• What you are asked to do: Within the records below, how many lines hold the string "video"? State that number and nothing else.

• Supplied records:
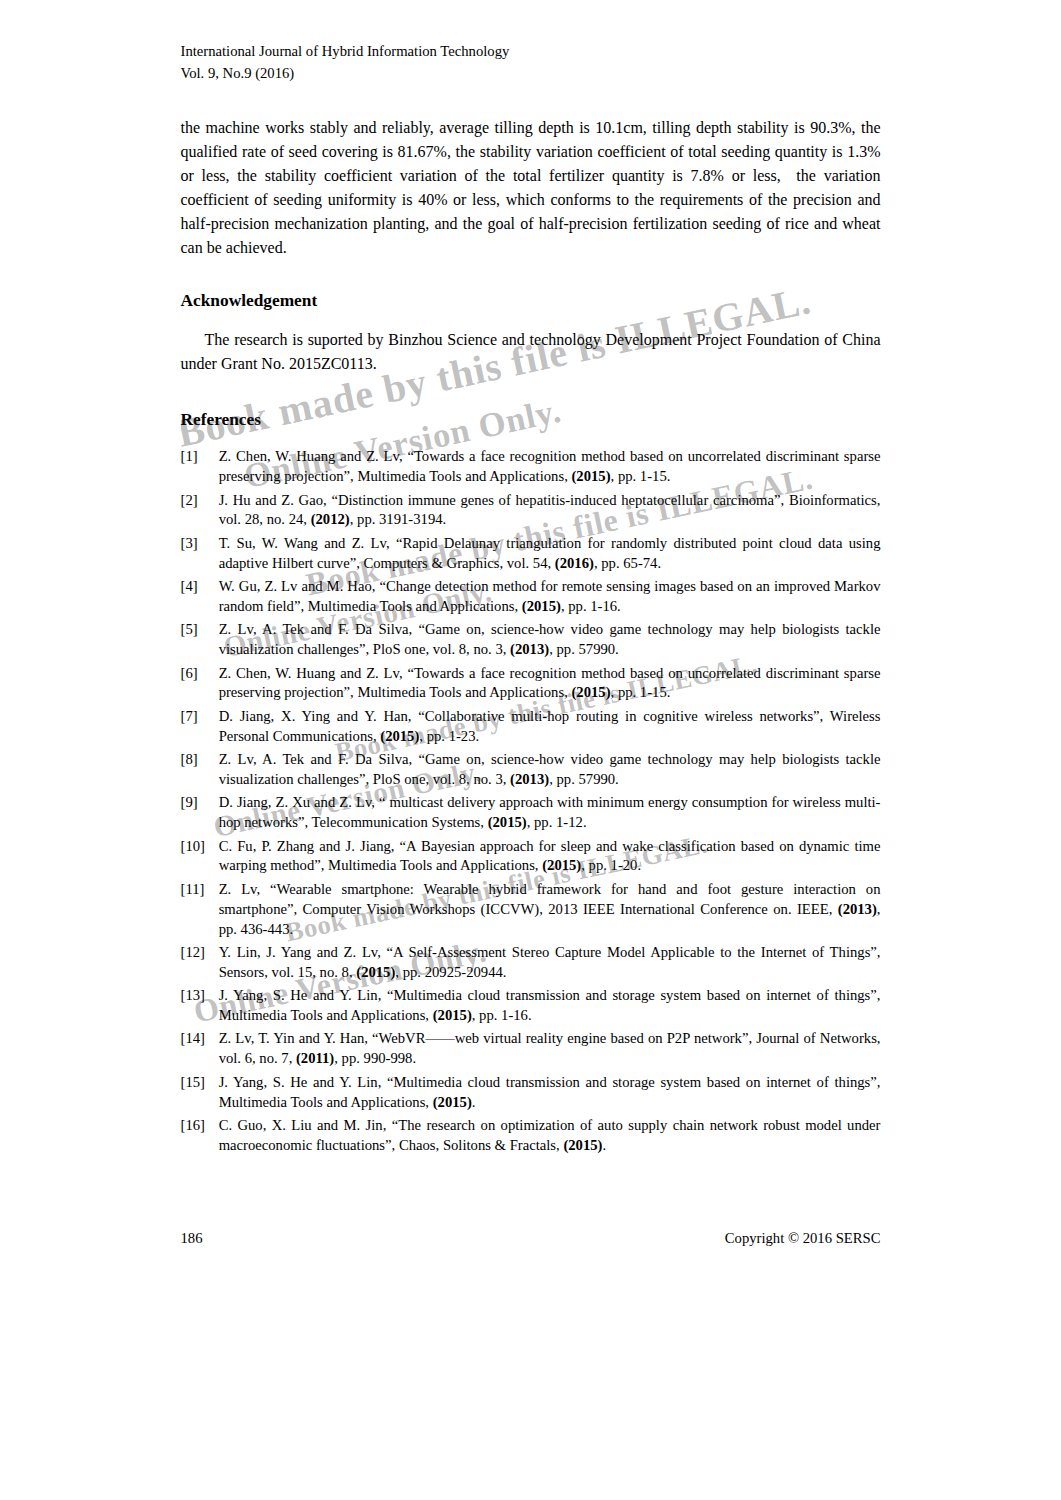Book made by this file is ILLEGAL.
Online Version Only.
Book made by this file is ILLEGAL.
Online Version Only.
Book made by this file is ILLEGAL.
Online Version Only.
Book made by this file is ILLEGAL.
Online Version Only.
International Journal of Hybrid Information Technology
Vol. 9, No.9 (2016)
the machine works stably and reliably, average tilling depth is 10.1cm, tilling depth stability is 90.3%, the qualified rate of seed covering is 81.67%, the stability variation coefficient of total seeding quantity is 1.3% or less, the stability coefficient variation of the total fertilizer quantity is 7.8% or less, the variation coefficient of seeding uniformity is 40% or less, which conforms to the requirements of the precision and half-precision mechanization planting, and the goal of half-precision fertilization seeding of rice and wheat can be achieved.
Acknowledgement
The research is suported by Binzhou Science and technology Development Project Foundation of China under Grant No. 2015ZC0113.
References
[1] Z. Chen, W. Huang and Z. Lv, “Towards a face recognition method based on uncorrelated discriminant sparse preserving projection”, Multimedia Tools and Applications, (2015), pp. 1-15.
[2] J. Hu and Z. Gao, “Distinction immune genes of hepatitis-induced heptatocellular carcinoma”, Bioinformatics, vol. 28, no. 24, (2012), pp. 3191-3194.
[3] T. Su, W. Wang and Z. Lv, “Rapid Delaunay triangulation for randomly distributed point cloud data using adaptive Hilbert curve”, Computers & Graphics, vol. 54, (2016), pp. 65-74.
[4] W. Gu, Z. Lv and M. Hao, “Change detection method for remote sensing images based on an improved Markov random field”, Multimedia Tools and Applications, (2015), pp. 1-16.
[5] Z. Lv, A. Tek and F. Da Silva, “Game on, science-how video game technology may help biologists tackle visualization challenges”, PloS one, vol. 8, no. 3, (2013), pp. 57990.
[6] Z. Chen, W. Huang and Z. Lv, “Towards a face recognition method based on uncorrelated discriminant sparse preserving projection”, Multimedia Tools and Applications, (2015), pp. 1-15.
[7] D. Jiang, X. Ying and Y. Han, “Collaborative multi-hop routing in cognitive wireless networks”, Wireless Personal Communications, (2015), pp. 1-23.
[8] Z. Lv, A. Tek and F. Da Silva, “Game on, science-how video game technology may help biologists tackle visualization challenges”, PloS one, vol. 8, no. 3, (2013), pp. 57990.
[9] D. Jiang, Z. Xu and Z. Lv, “ multicast delivery approach with minimum energy consumption for wireless multi-hop networks”, Telecommunication Systems, (2015), pp. 1-12.
[10] C. Fu, P. Zhang and J. Jiang, “A Bayesian approach for sleep and wake classification based on dynamic time warping method”, Multimedia Tools and Applications, (2015), pp. 1-20.
[11] Z. Lv, “Wearable smartphone: Wearable hybrid framework for hand and foot gesture interaction on smartphone”, Computer Vision Workshops (ICCVW), 2013 IEEE International Conference on. IEEE, (2013), pp. 436-443.
[12] Y. Lin, J. Yang and Z. Lv, “A Self-Assessment Stereo Capture Model Applicable to the Internet of Things”, Sensors, vol. 15, no. 8, (2015), pp. 20925-20944.
[13] J. Yang, S. He and Y. Lin, “Multimedia cloud transmission and storage system based on internet of things”, Multimedia Tools and Applications, (2015), pp. 1-16.
[14] Z. Lv, T. Yin and Y. Han, “WebVR——web virtual reality engine based on P2P network”, Journal of Networks, vol. 6, no. 7, (2011), pp. 990-998.
[15] J. Yang, S. He and Y. Lin, “Multimedia cloud transmission and storage system based on internet of things”, Multimedia Tools and Applications, (2015).
[16] C. Guo, X. Liu and M. Jin, “The research on optimization of auto supply chain network robust model under macroeconomic fluctuations”, Chaos, Solitons & Fractals, (2015).
186 Copyright © 2016 SERSC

• Worked solution: 2